Since its opening, the South Florida museum’s collection has grown to over 400 permanent pieces, as well as numerous special exhibits. The museum adds to its collection through donations including the Janet and Robert Liebowitz Acquisition Endowment and the Gucci Young Artist Acquisition Fund. Artists whose work can be found at the Museum of Contemporary Art include John Baldessari, Dan Flavin, Dennis Oppenheim, Alex Katz, Louise Nevelson, Gabriel Orozco, Julian Schnabel, Zoe Leonard, Uta Barth, Teresita Fernandez, Jorge Pardo, Garry Simmons, Mathew Ritchie, Raymond Pettibon, and Yoko Ono.
Besides the permanent collections, the museum also hosts special exhibits. One of the more unique exhibits to be featured is the current exhibit, "Merce Cunningham: Dancing on the Cutting Edge", based on the work the choreographer has done with visual artists throughout his 30 year career. The exhibit includes set and costumes from his productions, and is broken up into two parts. The first part will close April 29th, while part 2 will run from April 21st until June 26th, 2007. Among the pieces featured in the show is the set used for his production "Way Station". It is made up of five free-standing sculptures that are described as looking like space aliens. The dancers in the show went through them as they were doing the routine.

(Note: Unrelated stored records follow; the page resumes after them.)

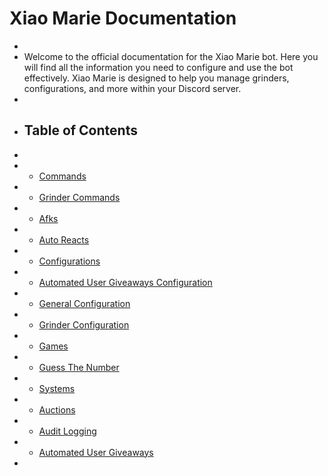 # Xiao Marie Documentation
  - 
  - Welcome to the official documentation for the Xiao Marie bot. Here you will find all the information you need to configure and use the bot effectively. Xiao Marie is designed to help you manage grinders, configurations, and more within your Discord server.
  - 
  - ## Table of Contents
  - 
  - - [Commands](#commands)
  -   - [Grinder Commands](#grinder-commands)
  -   - [Afks](#afks)
  -   - [Auto Reacts](#auto-reacts)
  - - [Configurations](#configurations)
  -   - [Automated User Giveaways Configuration](#automated-user-giveaways-configuration)
  -   - [General Configuration](#general-configuration)
  -   - [Grinder Configuration](#grinder-configuration)
  - - [Games](#games)
  -   - [Guess The Number](#guess-the-number)
  - - [Systems](#systems)
  -   - [Auctions](#auctions)
  -   - [Audit Logging](#audit-logging)
  -   - [Automated User Giveaways](#automated-user-giveaways)
  -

For more details on that, check their website at http://www.mocanomi.org.
The Museum of Contemporary Art does not just display art. It gets the community actively involved in it through programs such as the Adult Docent Program. Those who join are taught how to lead tours of the museum and in the process learn about art history and how an exhibit is put together, as well as training in public speaking. The volunteers in the Docent program are not required to have previous experience. Adults are not the only ones who can get in on the fun, though. The Junior Docent program allows local teens to earn community service hours for school while learning about art history, journalism and creative writing. Teens in the program can later teach local kids about art, talk about the museum at their own schools or become a part of the "MOCA' zine" staff, as well as giving tours to the museum-goers.
MOCA' zine is a free publication that gets distributed to high schools in the area and is also available as a free download on MOCA's site. The magazine is produced by the members of the Junior Docent program as well as students from local High Schools. It features everything you could want in an art magazine, so do not forget to check it out!